**Task directions**. Rewrite the text read from all the rows below as a Markdown table with two columns, "No." and "Text," giving each line its own number and leaving out blank lines and the pictures.

**Extracted information**.
════════════════
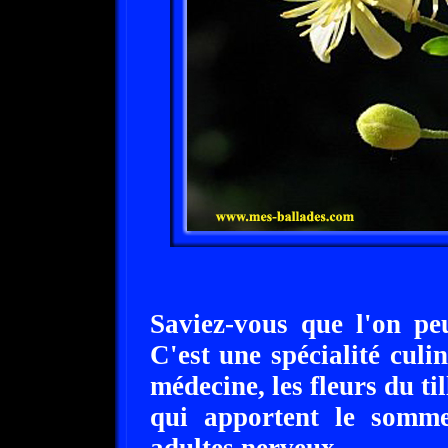
Saviez-vous que l'on peu
C'est une spécialité culi
médecine, les fleurs du til
qui apportent le somme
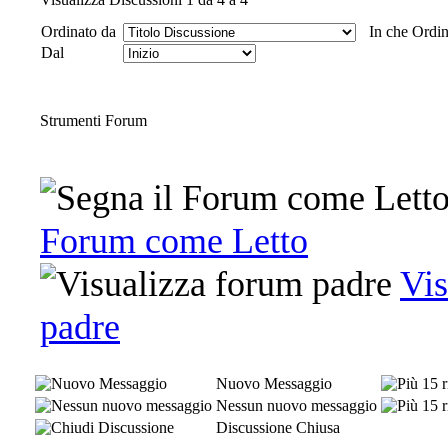
Ordinato da
In che Ordi
Dal
Strumenti Forum
Forum come Letto
Vis
padre
Nuovo Messaggio
Nessun nuovo messaggio
Discussione Chiusa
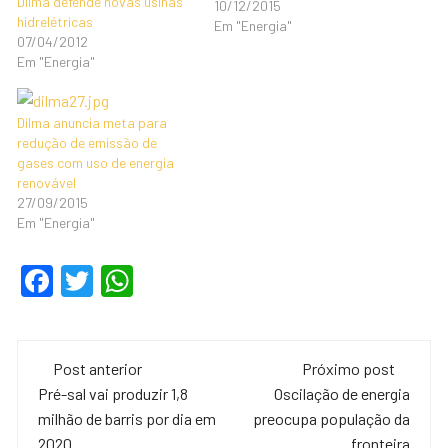
Dilma defende novas usinas
10/12/2015
hidrelétricas
Em "Energia"
07/04/2012
Em "Energia"
Dilma anuncia meta para
redução de emissão de
gases com uso de energia
renovável
27/09/2015
Em "Energia"
F
T
W
a
wi
h
c
tt
at
Navegação
e
er
s
Post anterior
Próximo post
de
Pré-sal vai produzir 1,8
Oscilação de energia
b
A
milhão de barris por dia em
preocupa população da
o
p
2020
fronteira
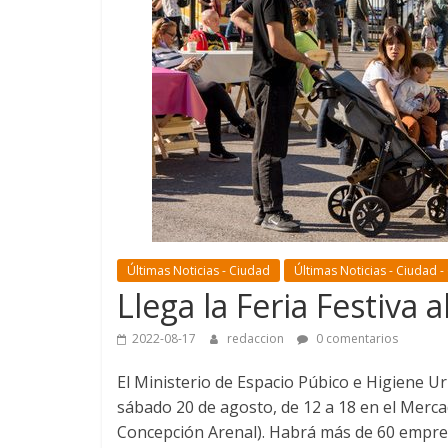
Últimas Noticias - Ciudad
Últimas Noticias - Ciudad -
Llega la Feria Festiva
2022-08-17
redaccion
0 comentarios
El Ministerio de Espacio Púbico e Higiene Urba
sábado 20 de agosto, de 12 a 18 en el Merca
Concepción Arenal). Habrá más de 60 empren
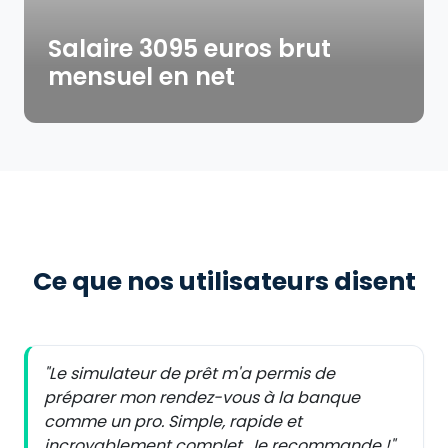
Salaire 3095 euros brut
mensuel en net
Ce que nos utilisateurs disent
"Le simulateur de prêt m'a permis de
préparer mon rendez-vous à la banque
comme un pro. Simple, rapide et
incroyablement complet. Je recommande !"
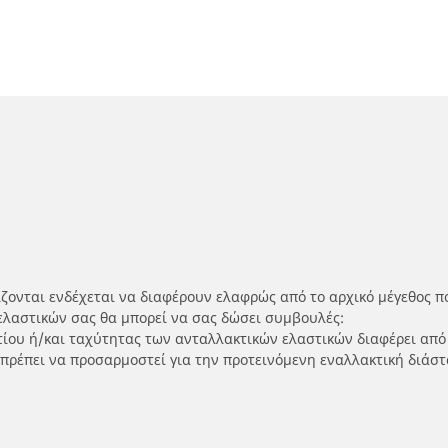
ίζονται ενδέχεται να διαφέρουν ελαφρώς από το αρχικό μέγεθος π
ελαστικών σας θα μπορεί να σας δώσει συμβουλές:
ρτίου ή/και ταχύτητας των ανταλλακτικών ελαστικών διαφέρει από
 πρέπει να προσαρμοστεί για την προτεινόμενη εναλλακτική διάστ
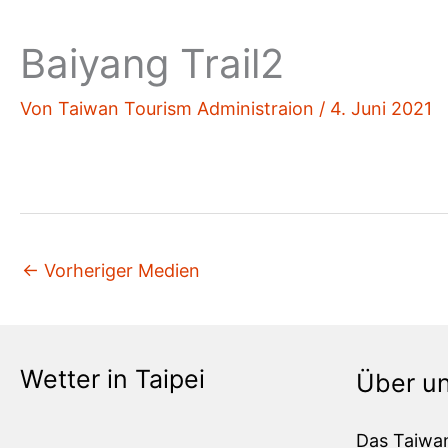
Baiyang Trail2
Von
Taiwan Tourism Administraion
/
4. Juni 2021
←
Vorheriger Medien
Wetter in Taipei
Über u
Das Taiwa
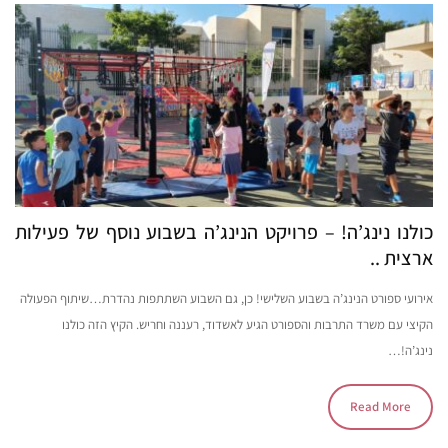
כולנו נינג’ה! – פרויקט הנינג’ה בשבוע נוסף של פעילות
ארצית ..
אירועי ספורט הנינג’ה בשבוע השלישי! כן, גם השבוע השתתפות נהדרת…שיתוף הפעולה
הקיצי עם משרד התרבות והספורט הגיע לאשדוד, רעננה וחריש. הקיץ הזה כולנו
נינג’ה!…
Read More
════════════════
**Solution to this problem**.
| No. | Text |
|---|---|
| 1 | Saviez-vous que l'on peu |
| 2 | C'est une spécialité culi |
| 3 | médecine, les fleurs du til |
| 4 | qui apportent le somme |
| 5 | Ordinato da |
| 6 | In che Ordi |
| 7 | Dal |
| 8 | Strumenti Forum |
| 9 | Forum come Letto |
| 10 | Vis |
| 11 | padre |
| 12 | Nuovo Messaggio |
| 13 | Nessun nuovo messaggio |
| 14 | Discussione Chiusa |
| 15 | Dilma defende novas usinas |
| 16 | 10/12/2015 |
| 17 | hidrelétricas |
| 18 | Em "Energia" |
| 19 | 07/04/2012 |
| 20 | Em "Energia" |
| 21 | Dilma anuncia meta para |
| 22 | redução de emissão de |
| 23 | gases com uso de energia |
| 24 | renovável |
| 25 | 27/09/2015 |
| 26 | Em "Energia" |
| 27 | F |
| 28 | T |
| 29 | W |
| 30 | a |
| 31 | wi |
| 32 | h |
| 33 | c |
| 34 | tt |
| 35 | at |
| 36 | Navegação |
| 37 | e |
| 38 | er |
| 39 | s |
| 40 | Post anterior |
| 41 | Próximo post |
| 42 | de |
| 43 | Pré-sal vai produzir 1,8 |
| 44 | Oscilação de energia |
| 45 | b |
| 46 | A |
| 47 | milhão de barris por dia em |
| 48 | preocupa população da |
| 49 | o |
| 50 | p |
| 51 | 2020 |
| 52 | fronteira |
| 53 | Últimas Noticias - Ciudad |
| 54 | Últimas Noticias - Ciudad - |
| 55 | Llega la Feria Festiva |
| 56 | 2022-08-17 |
| 57 | redaccion |
| 58 | 0 comentarios |
| 59 | El Ministerio de Espacio Púbico e Higiene Urba |
| 60 | sábado 20 de agosto, de 12 a 18 en el Merca |
| 61 | Concepción Arenal). Habrá más de 60 empren |
| 62 | Salaire 3095 euros brut |
| 63 | mensuel en net |
| 64 | Ce que nos utilisateurs disent |
| 65 | "Le simulateur de prêt m'a permis de |
| 66 | préparer mon rendez-vous à la banque |
| 67 | comme un pro. Simple, rapide et |
| 68 | incroyablement complet. Je recommande !" |
| 69 | ίζονται ενδέχεται να διαφέρουν ελαφρώς από το αρχικό μέγεθος π |
| 70 | ελαστικών σας θα μπορεί να σας δώσει συμβουλές: |
| 71 | ρτίου ή/και ταχύτητας των ανταλλακτικών ελαστικών διαφέρει από |
| 72 |  πρέπει να προσαρμοστεί για την προτεινόμενη εναλλακτική διάστ |
| 73 | Baiyang Trail2 |
| 74 | Von |
| 75 | Taiwan Tourism Administraion |
| 76 | / |
| 77 | 4. Juni 2021 |
| 78 | ← |
| 79 | Vorheriger Medien |
| 80 | Wetter in Taipei |
| 81 | Über u |
| 82 | Das Taiwa |
| 83 | כולנו נינג’ה! – פרויקט הנינג’ה בשבוע נוסף של פעילות |
| 84 | ארצית .. |
| 85 | אירועי ספורט הנינג’ה בשבוע השלישי! כן, גם השבוע השתתפות נהדרת…שיתוף הפעולה |
| 86 | הקיצי עם משרד התרבות והספורט הגיע לאשדוד, רעננה וחריש. הקיץ הזה כולנו |
| 87 | נינג’ה!… |
| 88 | Read More |